Yale researchers have lost access to war crimes database
Posted Mar 20, 2025 6:15 PM CDT
Feds Cut Off Funding to Track Kidnapped Ukrainian Kids
A guard walks in the corridor of a school heavily damaged in a Russian airstrike in Ukraine last year.   (AP Photo/Evgeniy Maloletka)

Funding for a project to track Russian war crimes in Ukraine—including the kidnapping of tens of thousands of children—was abruptly cut off by the Trump administration last month, and lawmakers worry that the data has been lost. In a Tuesday letter to Secretary of State Marco Rubio and Treasury Secretary Scott Bessent, a bipartisan group of 17 lawmakers expressed concern that a database tracking more than 30,000 abducted children may have been deleted, the New York Times reports.
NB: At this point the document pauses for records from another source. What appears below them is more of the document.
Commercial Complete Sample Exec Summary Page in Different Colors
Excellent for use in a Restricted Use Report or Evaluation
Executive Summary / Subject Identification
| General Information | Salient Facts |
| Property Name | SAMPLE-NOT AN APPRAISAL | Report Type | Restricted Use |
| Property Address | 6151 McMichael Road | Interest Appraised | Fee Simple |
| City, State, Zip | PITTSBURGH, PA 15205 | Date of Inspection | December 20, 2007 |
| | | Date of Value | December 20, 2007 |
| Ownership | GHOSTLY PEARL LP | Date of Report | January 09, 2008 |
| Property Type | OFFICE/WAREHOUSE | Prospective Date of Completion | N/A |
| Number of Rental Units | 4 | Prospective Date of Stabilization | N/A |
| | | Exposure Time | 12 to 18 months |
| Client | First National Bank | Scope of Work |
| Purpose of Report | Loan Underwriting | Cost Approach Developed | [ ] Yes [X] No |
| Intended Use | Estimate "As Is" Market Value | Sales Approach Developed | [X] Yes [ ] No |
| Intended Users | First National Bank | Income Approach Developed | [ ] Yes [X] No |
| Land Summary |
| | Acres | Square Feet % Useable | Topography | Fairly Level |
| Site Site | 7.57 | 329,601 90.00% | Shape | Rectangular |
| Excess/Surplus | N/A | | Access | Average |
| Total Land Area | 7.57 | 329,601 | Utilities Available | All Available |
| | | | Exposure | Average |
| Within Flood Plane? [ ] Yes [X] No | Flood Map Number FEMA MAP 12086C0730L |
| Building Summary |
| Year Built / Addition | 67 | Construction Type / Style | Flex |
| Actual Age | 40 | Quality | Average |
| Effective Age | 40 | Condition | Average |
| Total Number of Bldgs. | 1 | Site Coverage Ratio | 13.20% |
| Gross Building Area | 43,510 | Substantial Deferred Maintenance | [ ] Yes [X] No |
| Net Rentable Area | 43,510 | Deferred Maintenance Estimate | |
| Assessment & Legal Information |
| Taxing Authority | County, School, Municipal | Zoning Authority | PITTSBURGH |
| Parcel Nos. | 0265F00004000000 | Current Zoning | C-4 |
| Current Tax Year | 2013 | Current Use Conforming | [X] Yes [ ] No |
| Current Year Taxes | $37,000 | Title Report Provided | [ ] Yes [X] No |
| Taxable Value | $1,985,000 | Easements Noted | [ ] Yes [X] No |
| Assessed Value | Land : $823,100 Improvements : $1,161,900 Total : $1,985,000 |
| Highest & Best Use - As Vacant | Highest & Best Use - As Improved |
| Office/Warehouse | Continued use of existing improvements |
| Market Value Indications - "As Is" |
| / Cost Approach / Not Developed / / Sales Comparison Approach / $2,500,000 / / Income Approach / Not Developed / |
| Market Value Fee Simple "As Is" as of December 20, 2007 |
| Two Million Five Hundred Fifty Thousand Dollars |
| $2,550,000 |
  • The lawmakers said the State Department and Yale University's Humanitarian Research Lab "had been preserving evidence of abducted children from Ukraine it had identified, to be shared with Europol and the government of Ukraine to secure their return."

  • The work was part of the Ukraine Conflict Observatory initiative launched by the State Department in 2022 to track Russian war crimes. "The funding has been cut based on the assessments that we've been making regarding what was defining work within our framework of what was in America's interests," State Department spokesperson Tammy Bruce said Wednesday, per CNN. Funding was formally cut last month, but the Yale researchers have reportedly been unable to access the data since a freeze in foreign aid was announced days after Trump took office.
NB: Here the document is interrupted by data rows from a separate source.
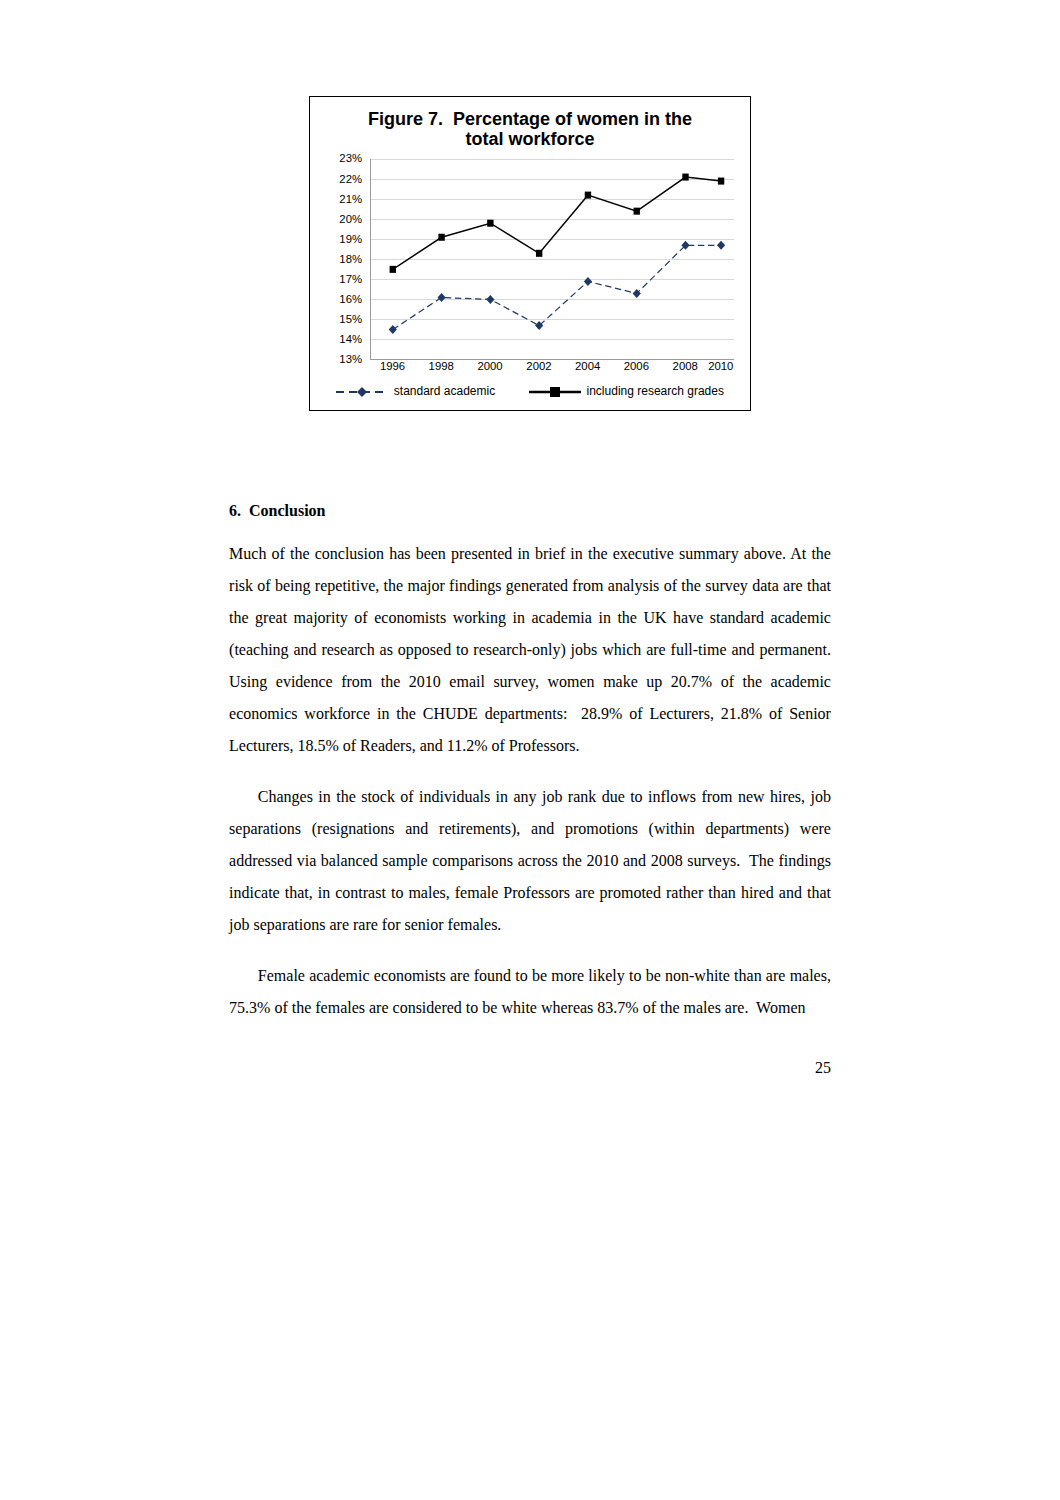Figure 7. Percentage of women in the
total workforce
23% 22% 21% 20% 19% 18% 17% 16% 15% 14% 13%
1996 1998 2000 2002 2004 2006 2008 2010
standard academic
including research grades
6. Conclusion
Much of the conclusion has been presented in brief in the executive summary above. At the risk of being repetitive, the major findings generated from analysis of the survey data are that the great majority of economists working in academia in the UK have standard academic (teaching and research as opposed to research-only) jobs which are full-time and permanent. Using evidence from the 2010 email survey, women make up 20.7% of the academic economics workforce in the CHUDE departments: 28.9% of Lecturers, 21.8% of Senior Lecturers, 18.5% of Readers, and 11.2% of Professors.
Changes in the stock of individuals in any job rank due to inflows from new hires, job separations (resignations and retirements), and promotions (within departments) were addressed via balanced sample comparisons across the 2010 and 2008 surveys. The findings indicate that, in contrast to males, female Professors are promoted rather than hired and that job separations are rare for senior females.
Female academic economists are found to be more likely to be non-white than are males, 75.3% of the females are considered to be white whereas 83.7% of the males are. Women
25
  • After the Times' story was published, the State Department said it did not hold the Conflict Observatory's data. The department referred questions to a nonprofit contractor, the MITRE Corporation, which said that as far as it knows "the research data that was compiled has not been deleted and is currently maintained by a former partner on this contract."

  • Lawmakers say that even if the database has been moved, not deleted, its contents may have been compromised, making it inadmissible as evidence in efforts to prosecute those responsible for the abductions. "The Trump administration, through either its incompetence or its intent, has now cast doubt on the validity of three years and $26 million of taxpayer-funded war crimes evidence," a researcher speaking on condition of anonymity tells the Washington Post.
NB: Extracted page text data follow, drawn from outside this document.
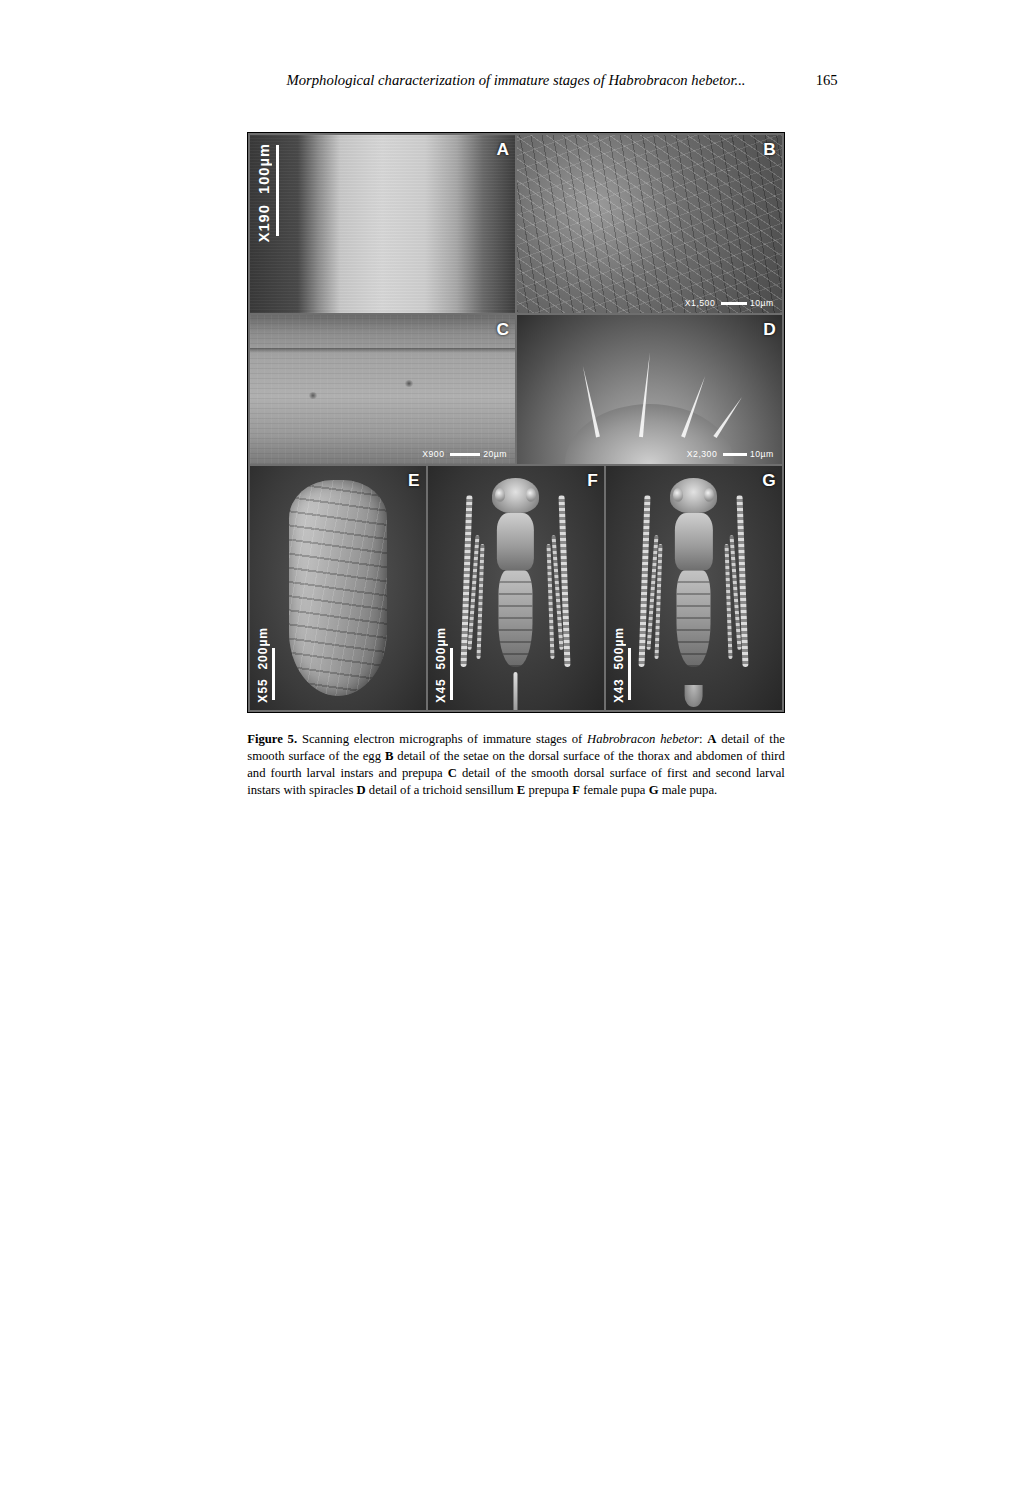Morphological characterization of immature stages of Habrobracon hebetor... 165
A X190 100µm
B X1,500 10µm
C X900 20µm
D X2,300 10µm
E X55 200µm
F
X45 500µm
G
X43 500µm
Figure 5. Scanning electron micrographs of immature stages of Habrobracon hebetor: A detail of the smooth surface of the egg B detail of the setae on the dorsal surface of the thorax and abdomen of third and fourth larval instars and prepupa C detail of the smooth dorsal surface of first and second larval instars with spiracles D detail of a trichoid sensillum E prepupa F female pupa G male pupa.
  • "Surrender on this front will result in the total abandonment of at least 30,000 innocent children from Ukraine," lawmakers wrote in the letter to Rubio and Bessent. "Our government is providing an essential service— one that does not require the transfer of weapons or cash to Ukraine—in pursuit of the noble goal of rescuing these children. We must, immediately, resume the work to help Ukraine bring these children home."